With every year, your digital photo collection is likely to grow by hundreds of new photos. iPhoto '08 added a feature called Events that did its best to group photos by the event they were taken at.
This made it easier to find the photos you wanted when your collection got too unruly to browse by individual photo.
iPhoto '09 continues this idea of automation with Faces, its most highly touted new feature. Faces works by analysing your iPhoto library, a one-time process that can take several minutes to several hours depending on how vast your library is. It then presents you with the photos it thinks contains the same person as you previously identified in another photo.
Using Faces
In theory, Faces is a terrific timesaver that also enhances the photos you share with others. In practice, it involves more legwork than Apple's literature or demos would have you to believe.
Faces works best when subjects are well lit and looking directly at the camera: it won't work well with profiles and is less effective in low-light settings. It also struggles with siblings, presumably because the facial features the algorithm uses to determine likeness are the same ones we share with our family members. If anyone has ever told you that you look just like your brother or sister, Faces will happily remind you of that, again and again and again.
Almost acknowledging that it's not perfect, Faces will not automatically tag any other photos, instead prompting you to tell it on a per-photo basis if the person it thinks looks like Elizabeth is really her or not.
To be fair, accuracy improves somewhat as you tag more photos of the same person, and iPhoto '09 offers the best face-recognition that we have seen in any consumer product.

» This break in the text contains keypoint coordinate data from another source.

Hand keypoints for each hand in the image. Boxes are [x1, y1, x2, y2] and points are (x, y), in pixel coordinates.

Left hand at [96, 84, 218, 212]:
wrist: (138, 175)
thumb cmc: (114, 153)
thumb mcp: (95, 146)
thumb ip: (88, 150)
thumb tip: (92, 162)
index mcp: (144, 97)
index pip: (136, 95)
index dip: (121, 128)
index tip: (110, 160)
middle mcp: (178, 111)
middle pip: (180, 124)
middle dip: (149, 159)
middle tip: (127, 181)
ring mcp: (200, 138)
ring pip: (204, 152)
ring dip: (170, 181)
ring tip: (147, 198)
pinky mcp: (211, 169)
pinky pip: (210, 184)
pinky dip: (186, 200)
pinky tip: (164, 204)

If you're a Facebook user, two treats await you in iPhoto '09: not only can you publish galleries to your account with a single click and specify who can see them, your Faces tags carry over, as well.

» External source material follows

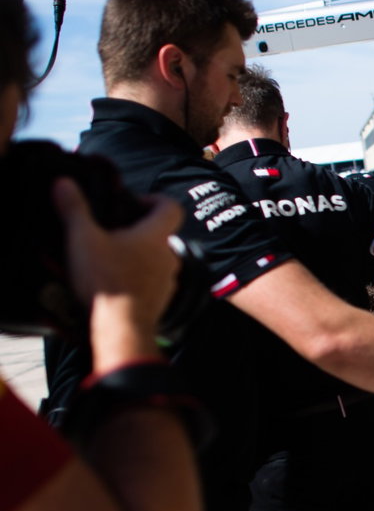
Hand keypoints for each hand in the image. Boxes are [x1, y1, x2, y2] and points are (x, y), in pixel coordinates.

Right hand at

Facebook integration is also bidirectional, meaning if you mistakenly tag someone with the wrong name or don't tag them at all and a friend adds the correct name on Facebook, the changes will be reflected in iPhoto, as well.
Places
Further lending context to photos is the new Places feature, which allows you to assign geographic coordinates for where a particular photo was taken. This feature, commonly referred to as geotagging, is accomplished automatically if your camera features GPS, but odds are that it doesn't since so few on the market currently do. As that functionality expands across more models, so too will the usefulness of Places.
GPS is not required for Places, and you can enter the information manually. Accuracy will obviously be diminished with this approach since you will probably just be entering a city name and not specific coordinates, but you will still be able to see on a nice map where you captured your memories.

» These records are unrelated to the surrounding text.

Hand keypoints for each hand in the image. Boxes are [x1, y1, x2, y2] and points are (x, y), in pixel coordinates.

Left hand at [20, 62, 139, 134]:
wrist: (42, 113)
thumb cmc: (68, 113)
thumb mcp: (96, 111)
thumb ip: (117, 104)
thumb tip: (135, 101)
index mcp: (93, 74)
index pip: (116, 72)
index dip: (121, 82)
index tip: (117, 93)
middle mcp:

Places also allows you to create and order much-improved printed albums of your photos than before, complete with a high resolution map of your travels, for instance. You can also order hard cover photo books with matching dust jackets, in addition to the soft cover and wire bound books on offer.
More features
Other improvements to iPhoto '09 include new themed slideshows and an improved Ken Burns slideshow that leverages the new face recognition technology to ensure no one's head gets cut off as the slideshow pans and zooms. You can also export slideshows to iTunes to view on your iPod, iPhone or Apple TV.
Finally, iPhoto's editing tools continue to improve: Auto Red-Eye works with a single click, skin tones can be excluded when adjusting a photo's saturation, and a new definition tool adjusts local contrast, so you can improve the background without blowing out the foreground, for example.